Fireworks photography can produce some truly stunning results. If you’re trying it for the first time, be sure to have this infographic handy.
Fireworks are synonymous with celebrations throughout much of the world. Here in the United States, fireworks are quintessential spectacles during the Independence Day celebrations each year. Larger than life and adored by many, fireworks can add an extra layer of dynamism to your images if photographed properly. If you’ve never attempted fireworks photography before, it can seem like a daunting endeavor. Fear not; in our latest original infographic, we’ll show you everything you need to know to get started with fireworks photography. Once you’ve familiarized yourself with these handy tips, you’ll be ready to create some truly stunning fireworks images.
The Early Bird
When it comes to photographing fireworks, finding the right location can make all the difference. You’ll want to figure out when and where the fireworks display will take place. Armed with this information, take some time and scout the surrounding area for different vantage points and backdrops. More likely than not, there will be other photographers looking to document the fireworks displays as well. You’ll likely have to contend with onlookers and their smartphones too. To ensure you can secure a prime shooting location with an unobstructed view, arrive at the area early on the day of the fireworks display and set up your camera and tripod (hours ahead of when the fireworks are set to go off). Bring some reading material with you to help pass the time. Remember, the early bird gets the worm.
Once you’ve secured an ideal shooting location, and set up your camera and tripod, you’ll want to sort out your settings. The last thing you want is to miss a shot because you’re futzing around with your camera settings while the fireworks are going off. Generally speaking, the following settings will give you the best results when photographing fireworks:
- Set your camera to manual focus and lock it to infinity.
- Shoot at narrow apertures: f8 or f11 are good starting points.
- Set your camera to it’s base ISO value (typically ISO 100 or ISO 200, but this can vary depending on your particular camera).
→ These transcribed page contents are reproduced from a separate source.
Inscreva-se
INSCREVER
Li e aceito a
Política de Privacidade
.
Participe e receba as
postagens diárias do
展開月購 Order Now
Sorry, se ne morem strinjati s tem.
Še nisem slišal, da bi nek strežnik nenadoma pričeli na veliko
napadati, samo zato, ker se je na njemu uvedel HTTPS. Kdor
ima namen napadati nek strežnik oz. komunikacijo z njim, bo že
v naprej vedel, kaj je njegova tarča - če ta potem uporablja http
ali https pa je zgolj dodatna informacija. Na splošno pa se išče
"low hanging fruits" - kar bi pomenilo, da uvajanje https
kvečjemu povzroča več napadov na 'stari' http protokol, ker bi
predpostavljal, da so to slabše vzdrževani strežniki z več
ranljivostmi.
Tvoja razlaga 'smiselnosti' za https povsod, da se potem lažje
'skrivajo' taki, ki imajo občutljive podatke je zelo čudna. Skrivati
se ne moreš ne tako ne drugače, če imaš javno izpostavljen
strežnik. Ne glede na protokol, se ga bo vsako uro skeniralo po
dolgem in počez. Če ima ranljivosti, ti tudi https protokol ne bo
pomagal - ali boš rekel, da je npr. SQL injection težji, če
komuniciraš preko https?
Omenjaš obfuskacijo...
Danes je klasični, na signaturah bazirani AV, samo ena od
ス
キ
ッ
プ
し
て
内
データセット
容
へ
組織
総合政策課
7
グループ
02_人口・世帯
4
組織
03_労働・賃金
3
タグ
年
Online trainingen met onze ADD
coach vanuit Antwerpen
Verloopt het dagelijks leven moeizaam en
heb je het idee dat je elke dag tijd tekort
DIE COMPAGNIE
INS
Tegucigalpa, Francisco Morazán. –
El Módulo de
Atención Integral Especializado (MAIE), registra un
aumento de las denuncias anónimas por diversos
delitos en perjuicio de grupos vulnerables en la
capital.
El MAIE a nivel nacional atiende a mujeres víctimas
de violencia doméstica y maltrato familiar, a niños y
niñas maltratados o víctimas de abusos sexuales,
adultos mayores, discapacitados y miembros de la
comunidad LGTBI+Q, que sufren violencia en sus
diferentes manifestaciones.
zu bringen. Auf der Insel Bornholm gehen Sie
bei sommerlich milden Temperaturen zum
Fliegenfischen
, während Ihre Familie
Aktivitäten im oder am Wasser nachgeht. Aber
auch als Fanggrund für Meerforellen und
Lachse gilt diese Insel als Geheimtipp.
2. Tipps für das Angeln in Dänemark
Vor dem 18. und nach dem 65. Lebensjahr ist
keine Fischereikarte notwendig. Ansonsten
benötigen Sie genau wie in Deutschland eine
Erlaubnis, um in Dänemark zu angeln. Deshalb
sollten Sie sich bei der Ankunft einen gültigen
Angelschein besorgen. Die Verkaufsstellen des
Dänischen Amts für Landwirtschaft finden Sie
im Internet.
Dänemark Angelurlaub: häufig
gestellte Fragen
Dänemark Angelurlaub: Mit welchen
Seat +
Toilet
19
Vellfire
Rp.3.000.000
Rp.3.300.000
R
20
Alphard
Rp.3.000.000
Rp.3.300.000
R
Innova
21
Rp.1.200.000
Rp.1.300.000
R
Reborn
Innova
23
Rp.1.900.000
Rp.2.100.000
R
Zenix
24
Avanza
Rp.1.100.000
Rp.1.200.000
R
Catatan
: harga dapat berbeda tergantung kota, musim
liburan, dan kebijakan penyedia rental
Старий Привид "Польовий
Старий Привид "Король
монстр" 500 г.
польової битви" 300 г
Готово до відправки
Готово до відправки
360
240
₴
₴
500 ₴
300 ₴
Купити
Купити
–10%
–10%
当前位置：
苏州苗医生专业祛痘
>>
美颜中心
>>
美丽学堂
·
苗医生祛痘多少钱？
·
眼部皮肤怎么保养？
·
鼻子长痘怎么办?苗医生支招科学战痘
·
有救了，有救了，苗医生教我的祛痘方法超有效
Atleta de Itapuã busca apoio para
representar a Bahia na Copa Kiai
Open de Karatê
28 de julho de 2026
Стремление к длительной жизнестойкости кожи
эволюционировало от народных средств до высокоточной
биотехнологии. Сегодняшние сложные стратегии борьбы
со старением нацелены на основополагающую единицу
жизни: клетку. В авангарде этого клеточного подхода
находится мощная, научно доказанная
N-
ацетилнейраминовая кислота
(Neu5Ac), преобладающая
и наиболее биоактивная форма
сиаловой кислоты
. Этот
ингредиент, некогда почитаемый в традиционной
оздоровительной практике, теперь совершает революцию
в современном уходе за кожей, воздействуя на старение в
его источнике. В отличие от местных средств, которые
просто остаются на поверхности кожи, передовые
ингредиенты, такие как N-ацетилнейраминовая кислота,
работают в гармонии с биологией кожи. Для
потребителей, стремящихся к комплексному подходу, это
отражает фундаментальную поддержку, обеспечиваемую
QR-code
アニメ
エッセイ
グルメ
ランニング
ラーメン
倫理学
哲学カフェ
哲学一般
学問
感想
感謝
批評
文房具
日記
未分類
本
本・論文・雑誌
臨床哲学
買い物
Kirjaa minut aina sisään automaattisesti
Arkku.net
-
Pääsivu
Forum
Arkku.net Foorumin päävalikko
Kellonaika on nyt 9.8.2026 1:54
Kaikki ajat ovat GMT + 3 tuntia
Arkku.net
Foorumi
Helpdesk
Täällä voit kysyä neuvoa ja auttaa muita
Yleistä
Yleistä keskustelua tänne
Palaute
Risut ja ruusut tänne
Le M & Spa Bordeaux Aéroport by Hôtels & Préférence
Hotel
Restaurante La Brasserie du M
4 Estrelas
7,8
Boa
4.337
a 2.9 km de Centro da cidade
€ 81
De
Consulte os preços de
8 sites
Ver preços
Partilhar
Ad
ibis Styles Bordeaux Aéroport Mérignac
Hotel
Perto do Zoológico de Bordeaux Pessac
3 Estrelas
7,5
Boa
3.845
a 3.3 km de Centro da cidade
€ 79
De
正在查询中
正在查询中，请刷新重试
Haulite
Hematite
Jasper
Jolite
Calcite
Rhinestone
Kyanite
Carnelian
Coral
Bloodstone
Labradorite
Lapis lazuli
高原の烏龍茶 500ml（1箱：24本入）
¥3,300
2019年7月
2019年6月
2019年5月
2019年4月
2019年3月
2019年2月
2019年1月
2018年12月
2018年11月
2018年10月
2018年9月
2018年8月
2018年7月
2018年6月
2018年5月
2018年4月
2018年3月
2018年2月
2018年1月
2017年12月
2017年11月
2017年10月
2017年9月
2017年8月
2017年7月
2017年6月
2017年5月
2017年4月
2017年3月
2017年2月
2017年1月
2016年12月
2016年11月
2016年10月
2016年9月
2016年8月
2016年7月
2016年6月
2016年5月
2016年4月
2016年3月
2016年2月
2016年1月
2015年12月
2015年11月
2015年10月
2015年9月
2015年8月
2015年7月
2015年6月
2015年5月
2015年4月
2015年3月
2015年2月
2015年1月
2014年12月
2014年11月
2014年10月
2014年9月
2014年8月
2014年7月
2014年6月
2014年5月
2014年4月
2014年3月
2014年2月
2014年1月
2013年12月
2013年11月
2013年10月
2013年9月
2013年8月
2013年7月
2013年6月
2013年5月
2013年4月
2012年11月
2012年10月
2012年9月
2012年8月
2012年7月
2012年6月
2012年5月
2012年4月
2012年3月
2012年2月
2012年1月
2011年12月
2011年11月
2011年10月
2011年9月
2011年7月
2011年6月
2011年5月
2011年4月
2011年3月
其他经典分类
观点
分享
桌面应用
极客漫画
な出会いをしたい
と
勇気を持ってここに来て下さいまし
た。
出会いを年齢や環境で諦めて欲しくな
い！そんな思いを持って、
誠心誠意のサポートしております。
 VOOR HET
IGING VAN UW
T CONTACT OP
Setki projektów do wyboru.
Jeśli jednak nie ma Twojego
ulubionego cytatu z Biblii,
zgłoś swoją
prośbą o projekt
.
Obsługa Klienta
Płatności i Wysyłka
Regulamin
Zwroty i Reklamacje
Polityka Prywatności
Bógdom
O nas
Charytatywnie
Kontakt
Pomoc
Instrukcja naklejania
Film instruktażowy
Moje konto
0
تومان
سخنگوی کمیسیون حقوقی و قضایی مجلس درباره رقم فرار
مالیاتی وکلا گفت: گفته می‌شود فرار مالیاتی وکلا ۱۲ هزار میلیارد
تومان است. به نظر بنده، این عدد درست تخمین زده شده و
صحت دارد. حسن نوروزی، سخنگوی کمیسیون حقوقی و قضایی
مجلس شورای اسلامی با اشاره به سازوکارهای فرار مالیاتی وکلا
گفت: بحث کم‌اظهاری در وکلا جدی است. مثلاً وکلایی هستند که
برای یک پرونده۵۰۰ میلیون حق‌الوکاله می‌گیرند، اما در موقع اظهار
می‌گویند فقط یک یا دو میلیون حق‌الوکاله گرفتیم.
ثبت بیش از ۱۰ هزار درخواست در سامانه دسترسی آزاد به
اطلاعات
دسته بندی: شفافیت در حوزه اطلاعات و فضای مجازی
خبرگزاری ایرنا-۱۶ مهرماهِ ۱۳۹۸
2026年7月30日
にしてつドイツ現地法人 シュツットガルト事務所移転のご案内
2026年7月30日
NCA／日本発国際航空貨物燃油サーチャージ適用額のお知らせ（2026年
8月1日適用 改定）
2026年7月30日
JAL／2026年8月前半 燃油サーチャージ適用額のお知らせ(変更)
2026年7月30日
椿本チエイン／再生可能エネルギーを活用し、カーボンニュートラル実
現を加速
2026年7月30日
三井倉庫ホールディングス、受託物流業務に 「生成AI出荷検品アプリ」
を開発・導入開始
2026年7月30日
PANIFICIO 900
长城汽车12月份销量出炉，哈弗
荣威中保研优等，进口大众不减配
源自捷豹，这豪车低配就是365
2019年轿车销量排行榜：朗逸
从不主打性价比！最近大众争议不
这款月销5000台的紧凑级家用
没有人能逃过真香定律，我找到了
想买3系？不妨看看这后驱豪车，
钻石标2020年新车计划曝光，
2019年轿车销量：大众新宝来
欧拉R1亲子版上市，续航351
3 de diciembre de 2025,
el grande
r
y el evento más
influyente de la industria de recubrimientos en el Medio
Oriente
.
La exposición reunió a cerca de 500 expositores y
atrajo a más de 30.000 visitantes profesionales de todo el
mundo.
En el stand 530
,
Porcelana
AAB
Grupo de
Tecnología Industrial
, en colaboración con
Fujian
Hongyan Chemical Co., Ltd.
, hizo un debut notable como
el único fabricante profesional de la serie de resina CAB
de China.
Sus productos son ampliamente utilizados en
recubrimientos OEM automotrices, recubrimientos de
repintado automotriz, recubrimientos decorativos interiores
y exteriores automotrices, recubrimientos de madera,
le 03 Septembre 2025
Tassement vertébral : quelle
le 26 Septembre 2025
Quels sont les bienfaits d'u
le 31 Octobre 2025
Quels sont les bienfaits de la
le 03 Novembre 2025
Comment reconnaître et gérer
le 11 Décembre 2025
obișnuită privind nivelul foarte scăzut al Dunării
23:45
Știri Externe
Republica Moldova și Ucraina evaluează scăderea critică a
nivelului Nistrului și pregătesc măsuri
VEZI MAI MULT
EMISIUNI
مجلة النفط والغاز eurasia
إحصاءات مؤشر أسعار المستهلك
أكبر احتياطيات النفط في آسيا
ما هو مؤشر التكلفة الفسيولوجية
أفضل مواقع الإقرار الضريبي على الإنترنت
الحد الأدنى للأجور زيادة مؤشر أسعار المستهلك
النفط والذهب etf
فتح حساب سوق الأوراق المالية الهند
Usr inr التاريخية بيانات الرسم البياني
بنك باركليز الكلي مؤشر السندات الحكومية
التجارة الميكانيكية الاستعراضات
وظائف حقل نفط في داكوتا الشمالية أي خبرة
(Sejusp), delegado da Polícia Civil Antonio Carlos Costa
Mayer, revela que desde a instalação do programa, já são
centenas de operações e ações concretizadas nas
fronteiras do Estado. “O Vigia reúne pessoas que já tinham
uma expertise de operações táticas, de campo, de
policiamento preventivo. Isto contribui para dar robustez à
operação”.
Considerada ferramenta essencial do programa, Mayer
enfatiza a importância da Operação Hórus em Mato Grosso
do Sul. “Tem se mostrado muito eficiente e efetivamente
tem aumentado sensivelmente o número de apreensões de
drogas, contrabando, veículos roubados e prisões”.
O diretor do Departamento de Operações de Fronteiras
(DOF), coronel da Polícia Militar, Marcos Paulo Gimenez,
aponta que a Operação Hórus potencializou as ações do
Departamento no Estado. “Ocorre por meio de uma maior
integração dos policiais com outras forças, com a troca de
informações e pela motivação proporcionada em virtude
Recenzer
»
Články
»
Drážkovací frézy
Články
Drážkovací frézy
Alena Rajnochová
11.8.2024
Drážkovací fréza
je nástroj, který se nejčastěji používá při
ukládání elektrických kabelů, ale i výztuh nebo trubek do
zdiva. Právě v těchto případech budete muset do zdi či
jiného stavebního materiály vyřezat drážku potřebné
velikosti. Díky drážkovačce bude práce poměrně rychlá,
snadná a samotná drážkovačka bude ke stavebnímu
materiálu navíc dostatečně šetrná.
- Long exposures are your friend when it comes to photographing fireworks, so make sure you’re using a slow enough shutter speed (at least five seconds or longer).
Depending on the camera and lens you’re using, you may want to disable the image stabilization as well: they can sometimes cause undesired effects when mounted on a tripod. A remote shutter release can also be helpful to minimize the camera shake that comes from manually depressing your camera’s shutter. Remote shutter releases will also allow you to shoot in bulb mode for extended long exposures.
Shooting long exposures for extended periods can cause some cameras to overheat. When this happens, batteries are prone to draining very quickly. The last thing you want is to get to a perfect location but not be able to capture any images. Make sure you pack a few spare batteries with you just in case. Some newer cameras can be powered via a USB connection as well, so a large portable battery can also be used to keep your camera juiced up.
Superzoom Lenses Are Best
Although most photographers tend to gravitate towards wide-angle lenses when photographing fireworks, superzooms can actually be lifesavers. Superzooms cover a huge focal range and allows for a great deal of compositional variety. You can shoot wide to capture the entire scene or punch in to really focus on specific details. Superzooms are also helpful in case you’re unable to secure a prime shooting location. Find higher ground and zoom in to get rid of any unwanted obstacles that may be in your field of view.